What you will do » Can you return, word for word, the lines in the items below from the line with "class: Amphibia" through the end of the items, both ends included?

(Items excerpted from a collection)
--------------------------------------------------
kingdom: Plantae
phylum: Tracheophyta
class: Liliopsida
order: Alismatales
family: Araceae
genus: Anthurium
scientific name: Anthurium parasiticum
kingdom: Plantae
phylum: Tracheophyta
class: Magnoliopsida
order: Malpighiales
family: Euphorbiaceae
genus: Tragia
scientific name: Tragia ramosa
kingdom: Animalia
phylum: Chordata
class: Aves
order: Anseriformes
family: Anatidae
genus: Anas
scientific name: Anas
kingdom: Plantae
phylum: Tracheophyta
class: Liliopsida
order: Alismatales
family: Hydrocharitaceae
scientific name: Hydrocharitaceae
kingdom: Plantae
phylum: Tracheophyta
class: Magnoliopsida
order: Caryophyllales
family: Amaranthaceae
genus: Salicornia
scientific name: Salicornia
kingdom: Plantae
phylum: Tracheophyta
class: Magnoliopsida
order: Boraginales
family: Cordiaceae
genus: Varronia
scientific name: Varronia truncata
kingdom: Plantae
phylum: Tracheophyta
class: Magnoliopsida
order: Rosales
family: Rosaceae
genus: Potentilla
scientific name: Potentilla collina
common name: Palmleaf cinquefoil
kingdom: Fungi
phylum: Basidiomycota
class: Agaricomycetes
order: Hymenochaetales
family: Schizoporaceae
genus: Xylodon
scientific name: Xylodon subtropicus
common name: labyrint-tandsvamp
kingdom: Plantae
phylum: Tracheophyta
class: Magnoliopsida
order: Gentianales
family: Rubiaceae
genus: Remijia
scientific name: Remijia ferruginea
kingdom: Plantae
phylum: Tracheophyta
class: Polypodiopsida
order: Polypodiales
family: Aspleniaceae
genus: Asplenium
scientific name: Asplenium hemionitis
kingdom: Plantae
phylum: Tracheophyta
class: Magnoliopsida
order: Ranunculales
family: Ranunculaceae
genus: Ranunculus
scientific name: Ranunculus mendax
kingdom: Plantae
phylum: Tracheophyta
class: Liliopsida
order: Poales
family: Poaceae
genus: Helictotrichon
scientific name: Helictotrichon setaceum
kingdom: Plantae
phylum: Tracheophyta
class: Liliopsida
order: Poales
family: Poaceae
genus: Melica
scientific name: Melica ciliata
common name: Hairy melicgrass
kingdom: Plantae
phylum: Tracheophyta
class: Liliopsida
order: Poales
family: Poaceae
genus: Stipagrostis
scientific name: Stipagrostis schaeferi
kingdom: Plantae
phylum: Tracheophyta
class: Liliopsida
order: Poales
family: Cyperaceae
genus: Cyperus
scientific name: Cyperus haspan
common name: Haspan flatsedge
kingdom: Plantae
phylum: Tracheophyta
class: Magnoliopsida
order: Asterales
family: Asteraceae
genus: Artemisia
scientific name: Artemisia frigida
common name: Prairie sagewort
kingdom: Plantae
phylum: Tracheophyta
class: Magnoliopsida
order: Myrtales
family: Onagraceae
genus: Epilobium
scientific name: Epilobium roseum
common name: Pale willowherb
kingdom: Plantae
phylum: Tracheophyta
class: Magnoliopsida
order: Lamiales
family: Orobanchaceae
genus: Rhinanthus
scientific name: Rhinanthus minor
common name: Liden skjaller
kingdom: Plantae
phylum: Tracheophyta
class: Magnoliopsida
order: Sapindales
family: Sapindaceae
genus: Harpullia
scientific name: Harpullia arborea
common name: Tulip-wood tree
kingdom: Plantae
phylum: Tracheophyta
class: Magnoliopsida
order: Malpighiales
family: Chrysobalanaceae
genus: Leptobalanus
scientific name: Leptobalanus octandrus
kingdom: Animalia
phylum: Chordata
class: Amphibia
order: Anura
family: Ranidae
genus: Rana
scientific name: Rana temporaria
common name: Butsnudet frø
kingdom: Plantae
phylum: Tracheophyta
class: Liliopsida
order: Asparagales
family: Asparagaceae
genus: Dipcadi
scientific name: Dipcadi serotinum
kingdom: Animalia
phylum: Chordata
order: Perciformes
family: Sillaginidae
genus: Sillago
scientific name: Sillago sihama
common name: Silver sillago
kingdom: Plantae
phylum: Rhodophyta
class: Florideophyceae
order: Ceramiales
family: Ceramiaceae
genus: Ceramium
--------------------------------------------------
Exercise output »
class: Amphibia
order: Anura
family: Ranidae
genus: Rana
scientific name: Rana temporaria
common name: Butsnudet frø
kingdom: Plantae
phylum: Tracheophyta
class: Liliopsida
order: Asparagales
family: Asparagaceae
genus: Dipcadi
scientific name: Dipcadi serotinum
kingdom: Animalia
phylum: Chordata
order: Perciformes
family: Sillaginidae
genus: Sillago
scientific name: Sillago sihama
common name: Silver sillago
kingdom: Plantae
phylum: Rhodophyta
class: Florideophyceae
order: Ceramiales
family: Ceramiaceae
genus: Ceramium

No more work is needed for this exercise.